*** Opening of Supplied records ***
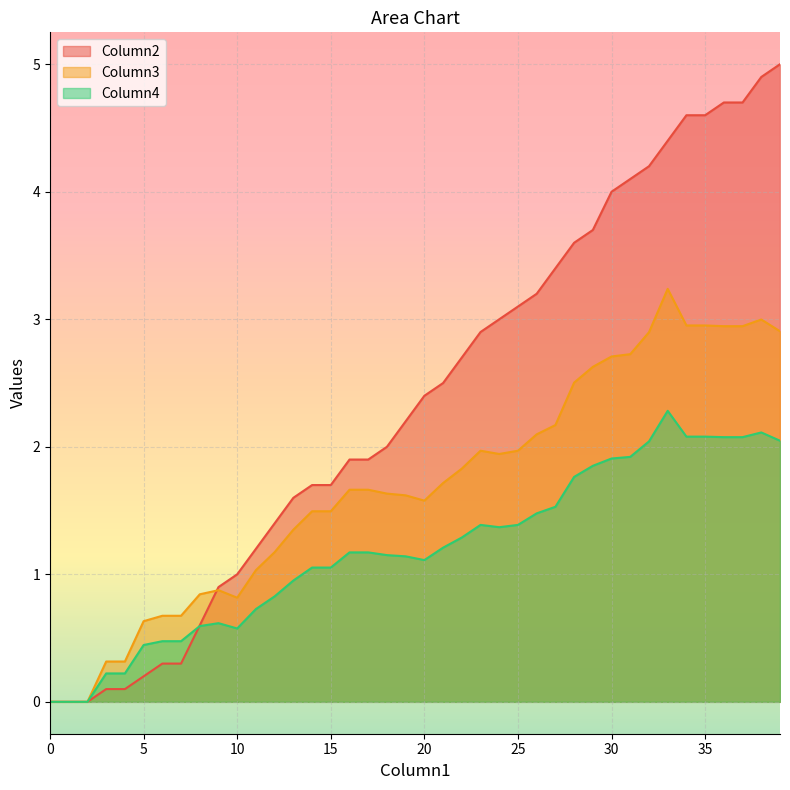

Reading left to right, what are all the values shown in this chart?

Column2: 0.0	0.0	0.0	0.1	0.1	0.2	0.3	0.3	0.6	0.9	1.0	1.2	1.4	1.6	1.7	1.7	1.9	1.9	2.0	2.2	2.4	2.5	2.7	2.9	3.0	3.1	3.2	3.4	3.6	3.7	4.0	4.1	4.2	4.4	4.6	4.6	4.7	4.7	4.9	5.0
Column3: 0.0	0.0	0.0	0.3	0.3	0.6	0.7	0.7	0.8	0.9	0.8	1.0	1.2	1.3	1.5	1.5	1.7	1.7	1.6	1.6	1.6	1.7	1.8	2.0	1.9	2.0	2.1	2.2	2.5	2.6	2.7	2.7	2.9	3.2	3.0	3.0	2.9	2.9	3.0	2.9
Column4: 0.0	0.0	0.0	0.2	0.2	0.4	0.5	0.5	0.6	0.6	0.6	0.7	0.8	1.0	1.1	1.1	1.2	1.2	1.2	1.1	1.1	1.2	1.3	1.4	1.4	1.4	1.5	1.5	1.8	1.9	1.9	1.9	2.0	2.3	2.1	2.1	2.1	2.1	2.1	2.0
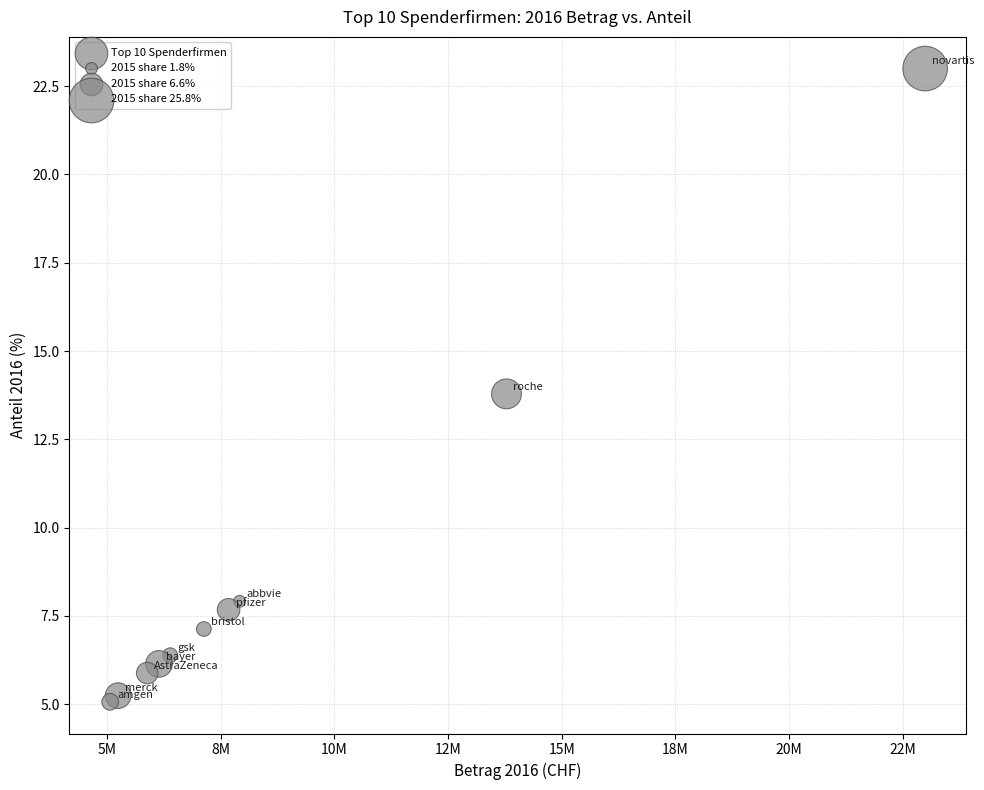

What Y value in the scatter plot is closest to 14?

13.8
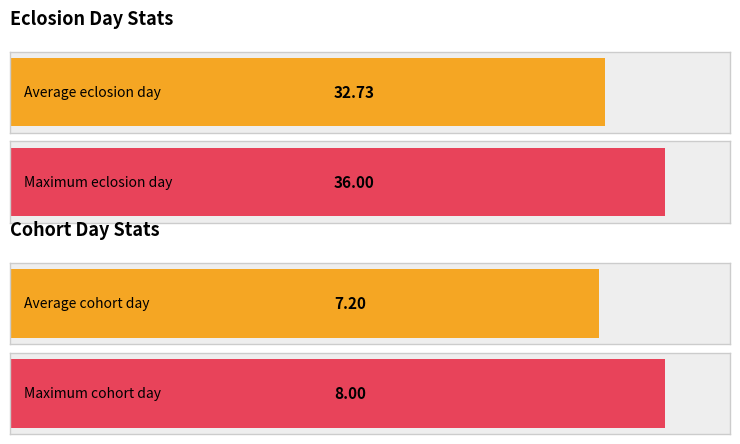

How many series are shown in this chart?

2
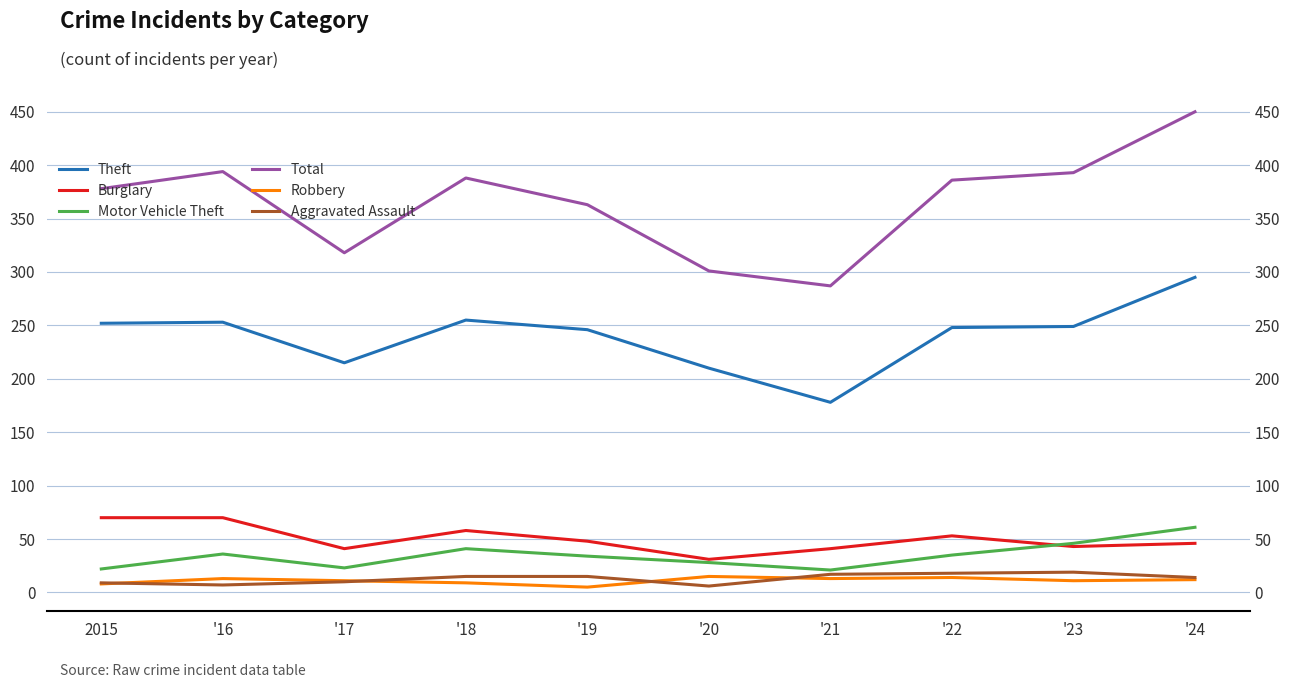

Is it true that Aggravated Assault equals 26 at '19?

False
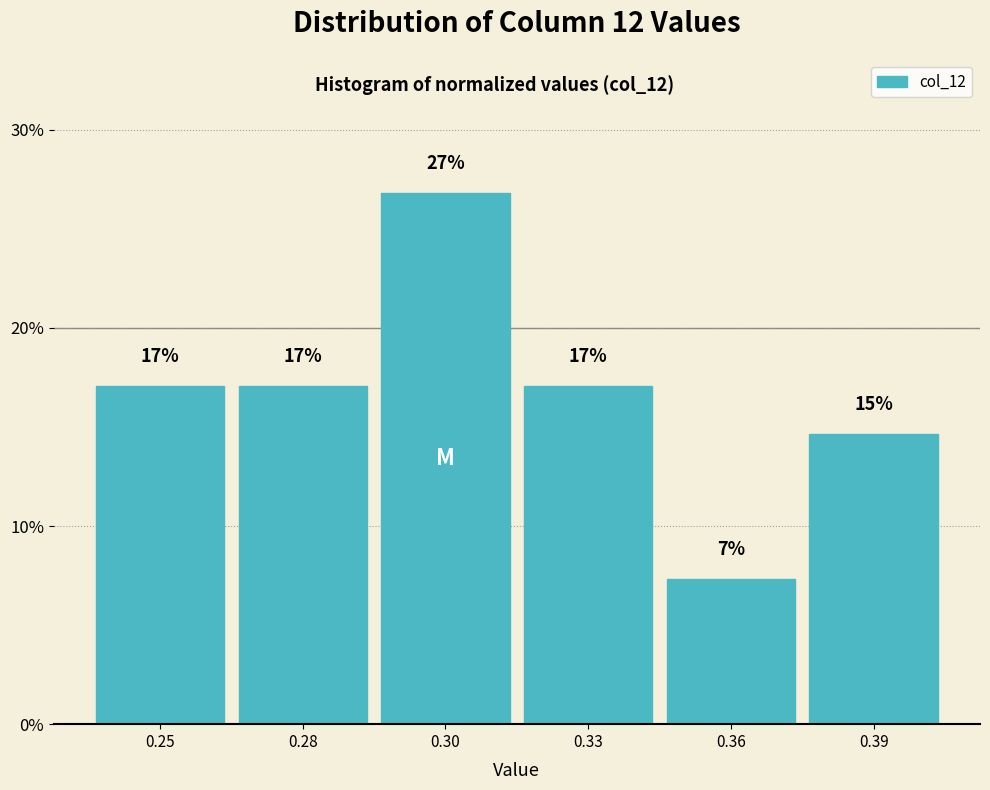

What is the value of the 5th bar from the left?

7.3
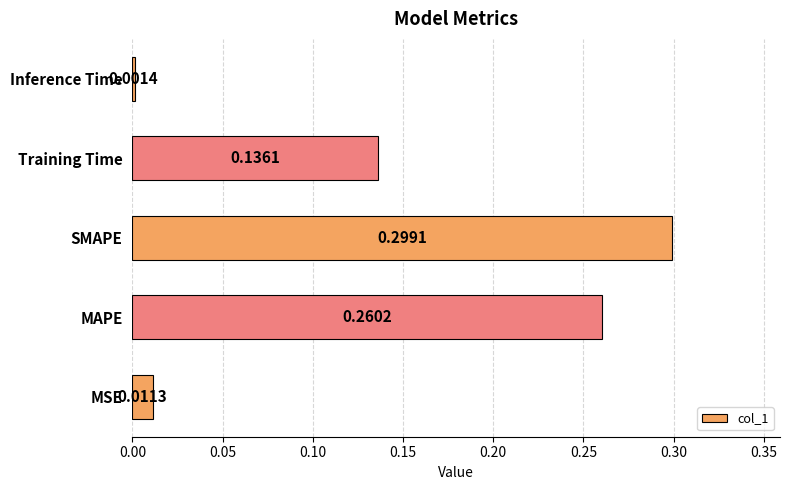

Rank the categories by value from highest to lowest.

SMAPE, MAPE, Training Time, MSE, Inference Time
*** Close of Supplied records ***
◆ **Problem statement**:
Please print all the records above word for word, leaving out the pictures.

◆ **Task result**:
Reading left to right, what are all the values shown in this chart?

Column2: 0.0	0.0	0.0	0.1	0.1	0.2	0.3	0.3	0.6	0.9	1.0	1.2	1.4	1.6	1.7	1.7	1.9	1.9	2.0	2.2	2.4	2.5	2.7	2.9	3.0	3.1	3.2	3.4	3.6	3.7	4.0	4.1	4.2	4.4	4.6	4.6	4.7	4.7	4.9	5.0
Column3: 0.0	0.0	0.0	0.3	0.3	0.6	0.7	0.7	0.8	0.9	0.8	1.0	1.2	1.3	1.5	1.5	1.7	1.7	1.6	1.6	1.6	1.7	1.8	2.0	1.9	2.0	2.1	2.2	2.5	2.6	2.7	2.7	2.9	3.2	3.0	3.0	2.9	2.9	3.0	2.9
Column4: 0.0	0.0	0.0	0.2	0.2	0.4	0.5	0.5	0.6	0.6	0.6	0.7	0.8	1.0	1.1	1.1	1.2	1.2	1.2	1.1	1.1	1.2	1.3	1.4	1.4	1.4	1.5	1.5	1.8	1.9	1.9	1.9	2.0	2.3	2.1	2.1	2.1	2.1	2.1	2.0

What Y value in the scatter plot is closest to 14?

13.8

How many series are shown in this chart?

2

Is it true that Aggravated Assault equals 26 at '19?

False

What is the value of the 5th bar from the left?

7.3

Rank the categories by value from highest to lowest.

SMAPE, MAPE, Training Time, MSE, Inference Time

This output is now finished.